Praktik di berbagai negara merefleksikan keadaan yang hampir mirip. Intervensi 
pemerintah dilakukan dengan proses politik pada revisi undang-undang kekuasaan 
kehakiman. Hungaria contohnya, pemerintah Orban mengubah aturan dengan menambah 
jumlah hakim konstitusi dari delapan menjadi lima belas. Kemudian memberikan 
peran bagi partai penguasa untuk melakukan penunjukan langsung terhadap 
hakim-hakim yang baru.

Demikian juga Polandia. Partai pemenang pemilu menolak calon hakim yang 
diusulkan oleh partai pendukung pemerintah sebelumnya. Kemudian partai pemenang 
pemilu mengangkat lima hakim konstitusi yang baru untuk mendelegitimasi calon 
yang lama. Semua itu dilakukan agar pemerintah dapat memberikan pengaruh 
terhadap hakim ketika dan akan mengadili perkara yang melibatkan kepentingan 
pemerintah. Ketika hakim tidak lagi independen, proses peradilan menjadi sangat 
transaksional.

Hak Konstitusional Warga Negara

Dalam draf revisi UU MK, Pasal 87 huruf c mengatur apabila hakim konstitusi 
berakhir masa jabatannya di usia 60, maka hakim yang bersangkutan dapat 
meneruskan jabatannya hingga usia 70 tahun. Tanpa adanya kejelasan dalam 
ketentuan peralihan, pasal ini bisa mengancam dan mengakibatkan hakim 
konstitusi terjebak dalam kubangan konflik kepentingan. Artinya akan ada hakim 
konstitusi yang dirugikan ataupun diuntungkan dengan ketentuan perubahan UU MK.

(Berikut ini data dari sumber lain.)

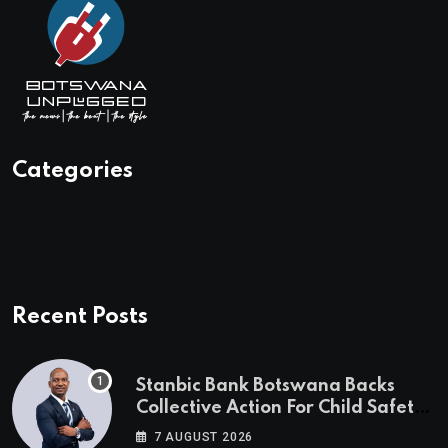
Categories
Recent Posts
Stanbic Bank Botswana Backs
Collective Action For Child Safety
Through Mascom Batanani Walk
7 AUGUST 2026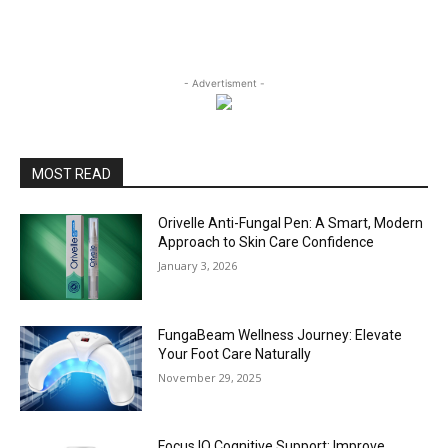
- Advertisment -
MOST READ
Orivelle Anti-Fungal Pen: A Smart, Modern
Approach to Skin Care Confidence
January 3, 2026
FungaBeam Wellness Journey: Elevate
Your Foot Care Naturally
November 29, 2025
Focus IQ Cognitive Support: Improve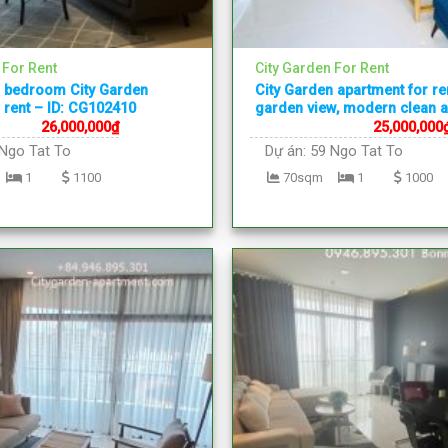
 For Rent
City Garden For Rent
1 bedroom City Garden
City Garden apartment for re
 rent – ID: CG102410
garden view, modern clean 
26,000,000
₫
25,000,000
Ngo Tat To
Dự án:
59 Ngo Tat To
1
1100
70sqm
1
1000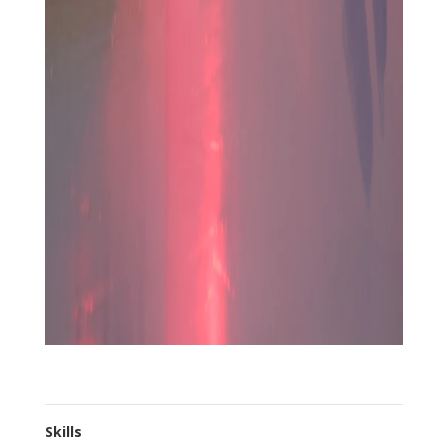
Skills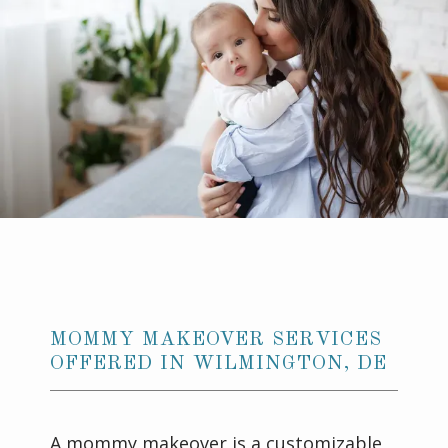
GALLERY
CONTACT US
MOMMY MAKEOVER SERVICES
OFFERED IN WILMINGTON, DE
A mommy makeover is a customizable 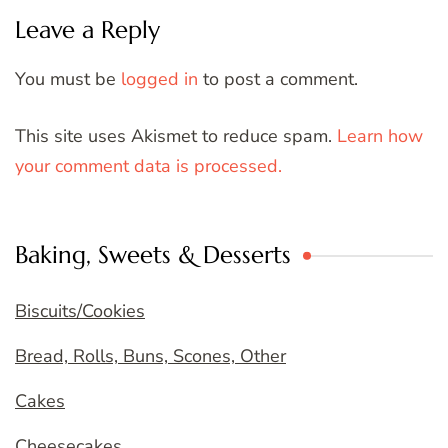
Leave a Reply
You must be
logged in
to post a comment.
This site uses Akismet to reduce spam.
Learn how
your comment data is processed.
Baking, Sweets & Desserts
Biscuits/Cookies
Bread, Rolls, Buns, Scones, Other
Cakes
Cheesecakes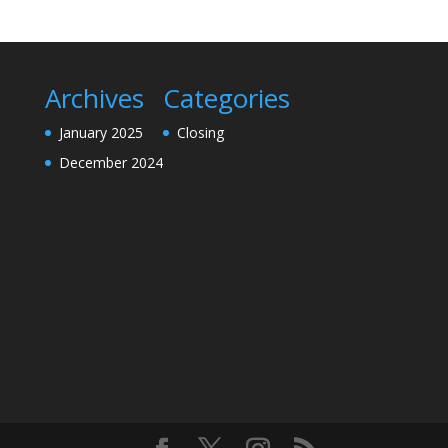
Archives
Categories
January 2025
Closing
December 2024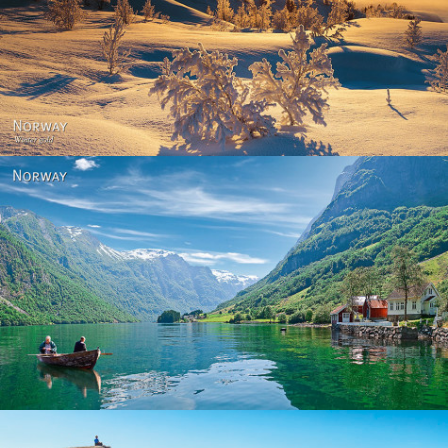
Norway - Winter gold
Norway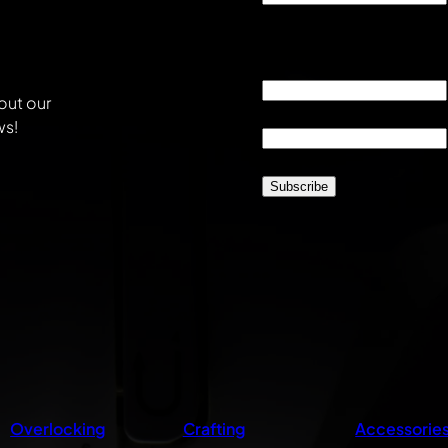
This field is for validati
unchanged.
Email
*
out our
Location
*
ws!
CAPTCHA
Overlocking
Crafting
Accessorie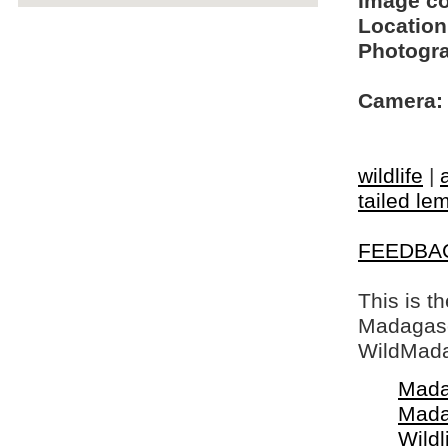
Image c
Location
Photogra
Camera:
wildlife
|
tailed le
FEEDBA
This is t
Madagasca
WildMada
Mada
Mada
Wildl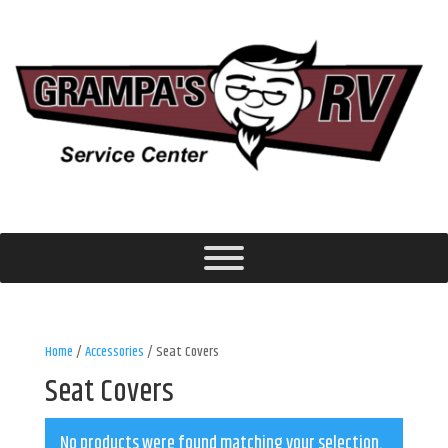
Home
/
Accessories
/ Seat Covers
Seat Covers
No products were found matching your selection.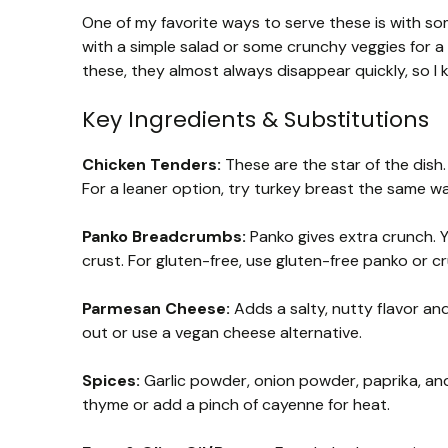
One of my favorite ways to serve these is with so
with a simple salad or some crunchy veggies for a
these, they almost always disappear quickly, so I 
Key Ingredients & Substitutions
Chicken Tenders:
These are the star of the dish. 
For a leaner option, try turkey breast the same wa
Panko Breadcrumbs:
Panko gives extra crunch. 
crust. For gluten-free, use gluten-free panko or c
Parmesan Cheese:
Adds a salty, nutty flavor and
out or use a vegan cheese alternative.
Spices:
Garlic powder, onion powder, paprika, and 
thyme or add a pinch of cayenne for heat.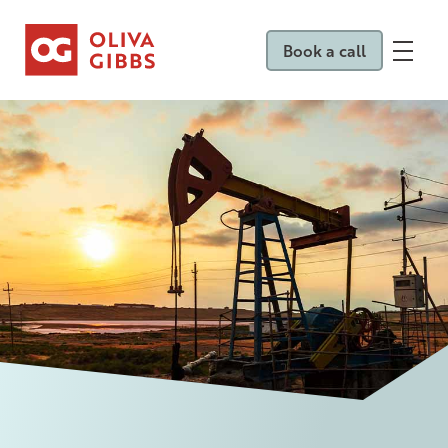
Book a call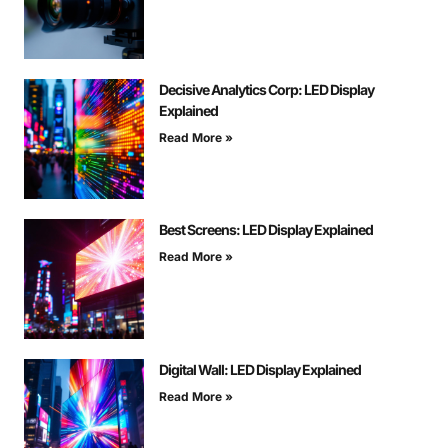
Decisive Analytics Corp: LED Display
Explained
Read More »
Best Screens: LED Display Explained
Read More »
Digital Wall: LED Display Explained
Read More »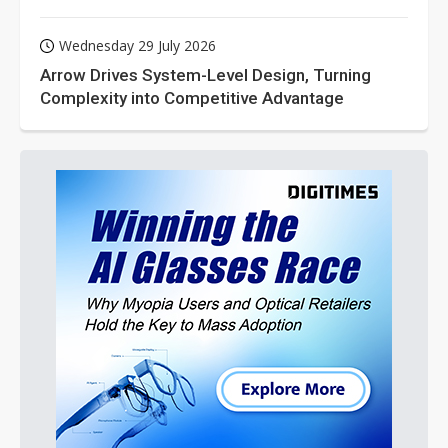
Wednesday 29 July 2026
Arrow Drives System-Level Design, Turning
Complexity into Competitive Advantage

Sebagai contohnya Hakim Saldi Isra. Periodisasi jabatannya habis sebelum usia 
60 tahun. Berbanding terbalik dengan Hakim Aswanto yang periodisasi jabatannya 
bisa berhenti di usia 60 tahun. Dengan merujuk ketentuan revisi pasal a quo 
akan ada hakim konstitusi yang mungkin saja bisa menjabat hingga dua puluh 
tahun lamanya. Bisa dibayangkan ketika revisi UU a quo pada akhirnya diujikan 
di MK, majelis hakim konstitusi tidak hanya mengadili kepentingan lembaganya, 
melainkan juga mengadili kepentingan jabatannya sendiri.

Oleh karena itu revisi UU MK sebaiknya lebih ditujukan untuk mengoptimalisasi 
pemenuhan hak konstitusional warga negara. Menelaah kebutuhan kelembagaan MK 
yang jauh lebih substantif dari pada sekedar mengatur usia jabatan hakim. Bukan 
sebaliknya, momentum revisi UU MK justru hanya menjadi langkah mundur dalam 
upaya perlindungan hak konstitusional warga negara.